Zehntausende Libanesen flohen aus ihren Dörfern und Städten. Viele harren in der Hauptstadt Beirut aus und schlafen angesichts fehlender Unterkünfte teils auch auf Matratzen an der Küstenpromenade der Mittelmeerstadt. Die jüngste Eskalation dürfte bei vielen der rund neun Millionen Einwohner des Landes Erinnerungen an den letzten Krieg zwischen Israel und der Hisbollah vor 18 Jahren wecken.
Israels Verteidigungsminister spielt auf Bodeneinsatz an
Israels Verteidigungsminister Joav Galant spielte am Montag auf einen möglichen Bodeneinsatz im Libanon an. Die Tötung von Hisbollah-Chef Hassan Nasrallah sei ein wichtiger Schritt, "aber noch nicht alles", sagte Galant bei einem Truppen-Besuch an der Nordgrenze. "Wir werden alle unsere Fähigkeiten einsetzen."
Ziel sei weiterhin, die Rückkehr von 60.000 Israelis zu ermöglichen, die seit Monaten durch die Hisbollah-Angriffe aus Gebieten entlang der Grenze vertrieben sind.
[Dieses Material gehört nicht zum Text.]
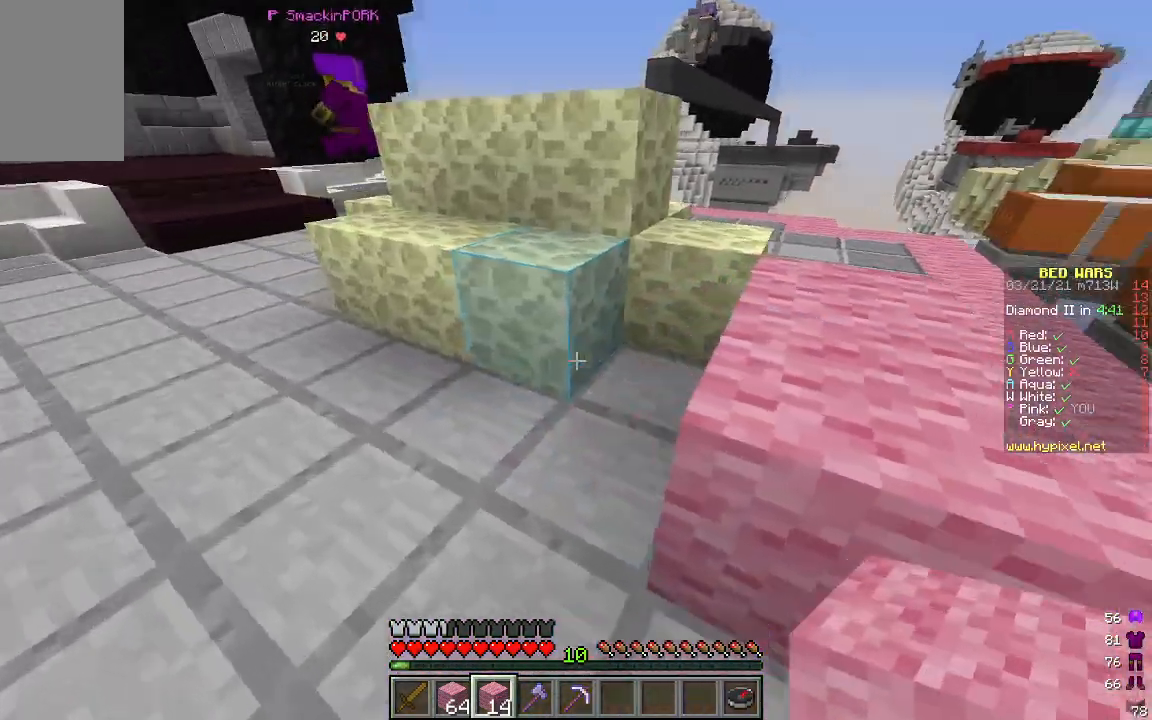
{"keys": ["d", "w"], "mouse": [], "events": [[84, "a", "up"], [84, "d", "down"]]}
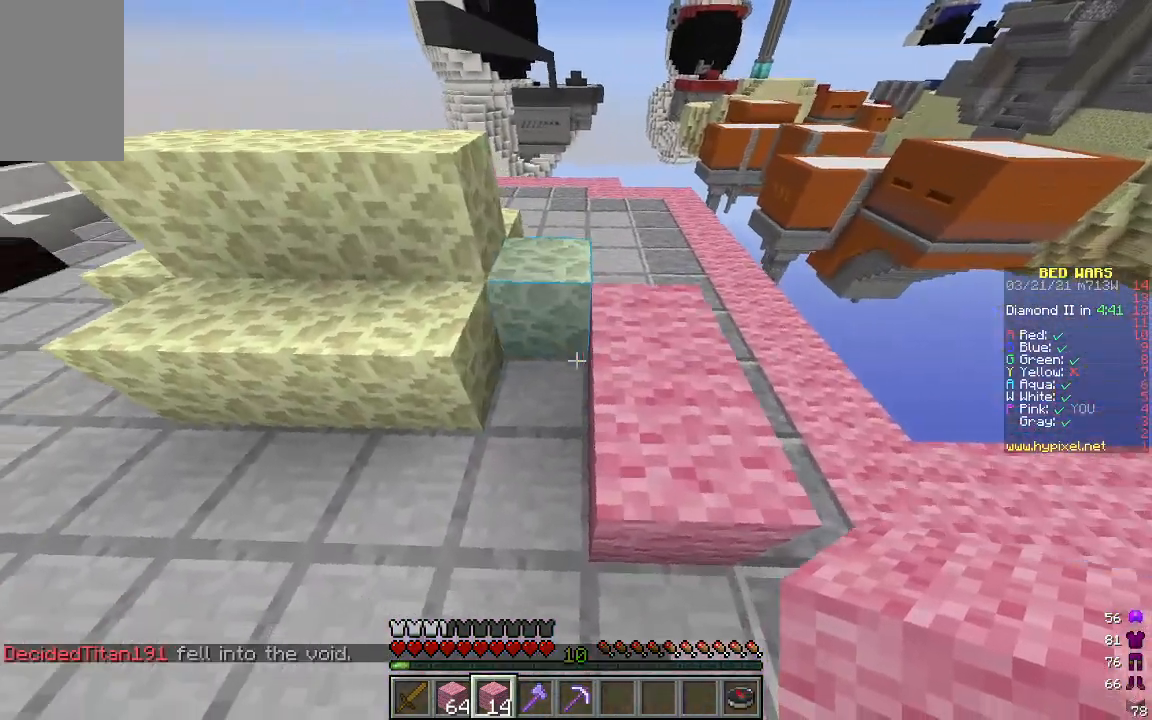
{"keys": ["d", "w"], "mouse": [], "events": []}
Man sei bereit, dafür "jede Anstrengung zu unternehmen" und Truppen in der Luft, auf See und am Boden einzusetzen.
Hisbollah zu Bodenoffensive: Wir sind bereit
Erstmals nach der Tötung Nasrallahs meldete sich die Spitze der islamistischen Miliz zu Wort und signalisierte ihre Kampfbereitschaft. "Wir wissen, dass der Kampf lang dauern könnte und sind auf alle Möglichkeiten vorbereitet", sagte der stellvertretende Hisbollah-Chef Naim Kassim in einer im Fernsehen übertragenen Rede. "Wenn Israel sich entscheidet, eine Bodenoffensive zu starten: Wir sind bereit." Wer die Hisbollah anführen soll, sagte er nicht.
Am Freitag hatte Israels Armee den Generalsekretär der vom Iran unterstützten Hisbollah im Süden der libanesischen Hauptstadt Beirut getötet. Auch viele weitere Führungsmitglieder wurden getötet. Dennoch setzte die Hisbollah ihre Angriffe auf Israel zuletzt fort.
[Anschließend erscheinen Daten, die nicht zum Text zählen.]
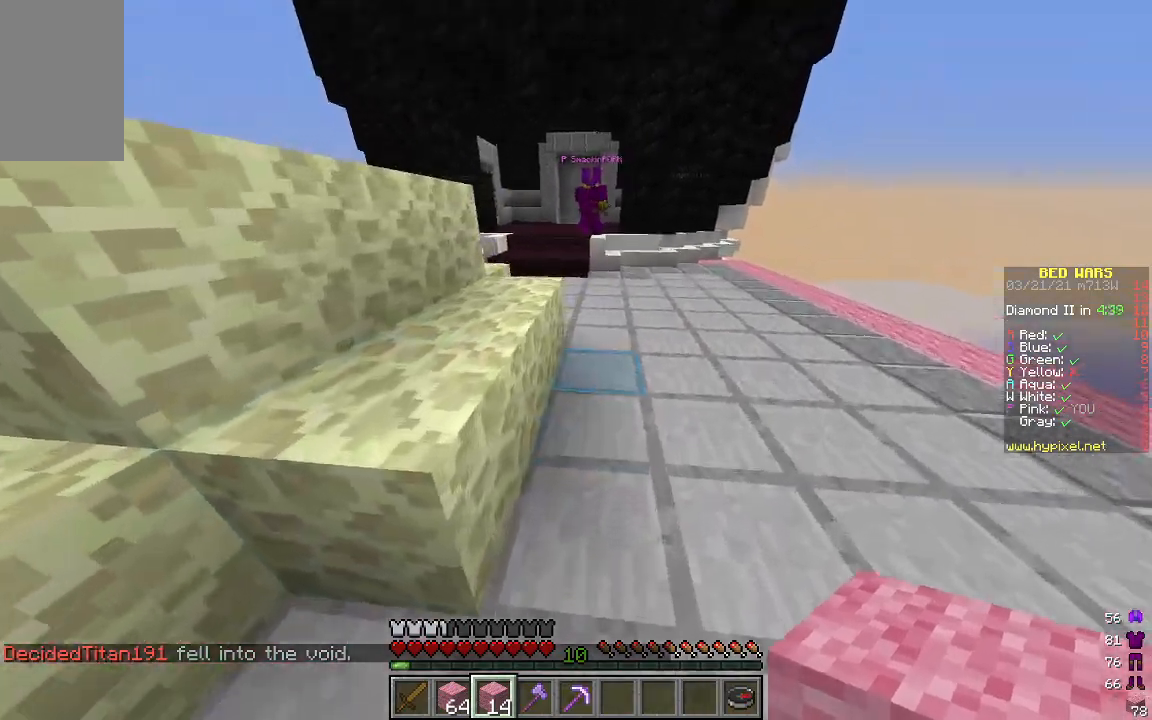
{"keys": ["w"], "mouse": [], "events": [[17, "s", "down"], [34, "mouse_right", "down"], [167, "a", "down"], [268, "mouse_right", "up"], [334, "mouse_right", "down"], [334, "s", "up"], [418, "w", "down"], [435, "a", "up"], [435, "mouse_right", "up"]]}
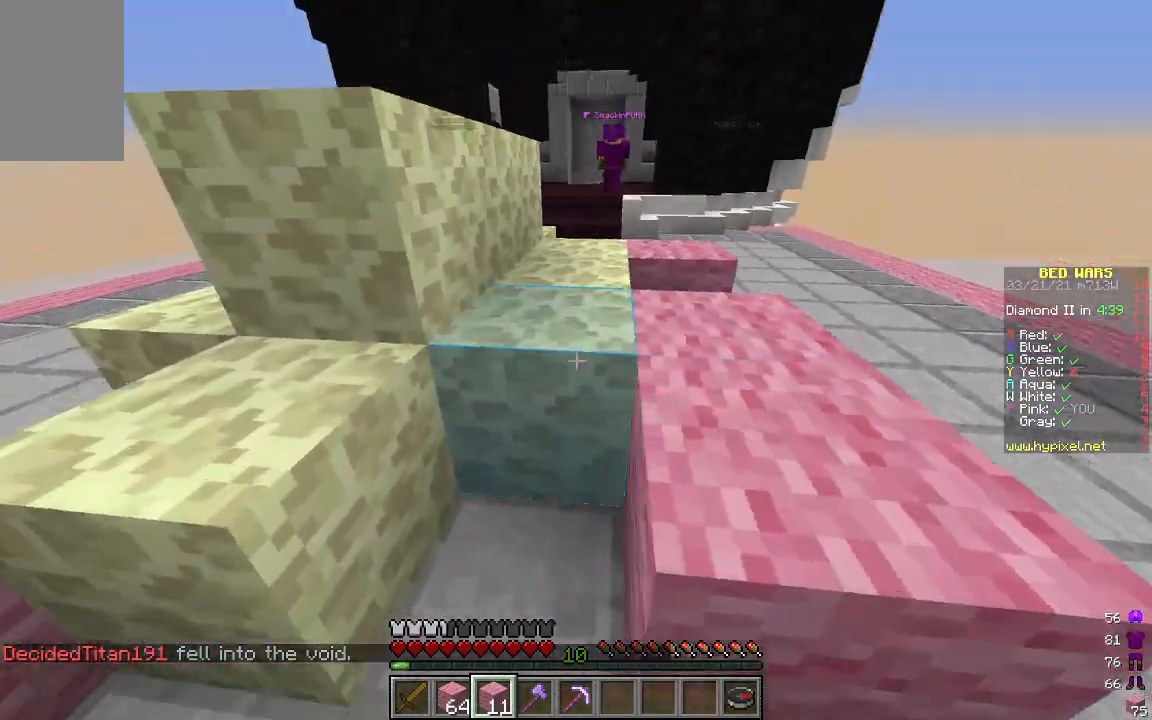
{"keys": ["a", "w"], "mouse": ["right"], "events": [[200, "mouse_right", "down"], [417, "a", "down"]]}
UN: Schon 100.000 vom Libanon nach Syrien geflohen
Im Libanon spitzt sich die humanitäre Notlage derweil zu. Nach UN-Angaben flohen seit Beginn der massiven israelischen Luftangriffe bereits rund 100.000 Menschen nach Syrien. 60 Prozent seien Syrer, die einst im Libanon Zuflucht gesucht hatten, 40 Prozent Libanesen, berichtete das UN-Flüchtlingshilfswerk UNHCR in Genf.
Angesichts der sich verschärfenden Lage im Libanon hat ein Flugzeug der Luftwaffe Botschaftspersonal aus der libanesischen Hauptstadt Beirut ausgeflogen. An Bord der Bundeswehrmaschine waren nach Angaben des Auswärtigen Amtes rund 110 Passagiere. Das Flugzeug landete am Abend in Berlin auf dem Hauptstadtflughafen BER, wie eine Sprecherin des Auswärtigen Amtes bestätigte.
Netanjahu warnt Iraner: Israel erreicht jeden Ort im Nahen Osten
Israels Ministerpräsident Benjamin Netanjahu wandte sich derweil in einer Videobotschaft an die iranische Bevölkerung. Er betonte darin, es gebe im Nahen Osten keinen Ort, den sein Land nicht erreichen könne. "Fragt Mohammed Deif. Fragt Nasrallah", sagte er in Bezug auf die gezielt getöteten Führer von Hamas und Hisbollah. Es gebe keinen Ort, an den Israel nicht gehen würde, "um unser Volk und unser Land zu beschützen". Die Regierung in Teheran bringe die iranische Bevölkerung täglich "näher an den Abgrund".
Zugleich fand Netanjahu versöhnliche Worte an die Iraner, verbunden mit der Hoffnung auf einen Machtwechsel in Teheran: "Wenn der Iran endlich frei ist – und der Moment ist näher, als die Leute glauben -, wird alles anders sein", versicherte er. "Zwei alte Völker, das jüdische und das persische, werden endlich im Frieden sein."
Die Hisbollah sowie die islamistische Hamas im Gazastreifen gehören zur sogenannten "Achse des Widerstands", einem von der Führung in Teheran unterstützten Netzwerk im Kampf gegen den Erzfeind Israel.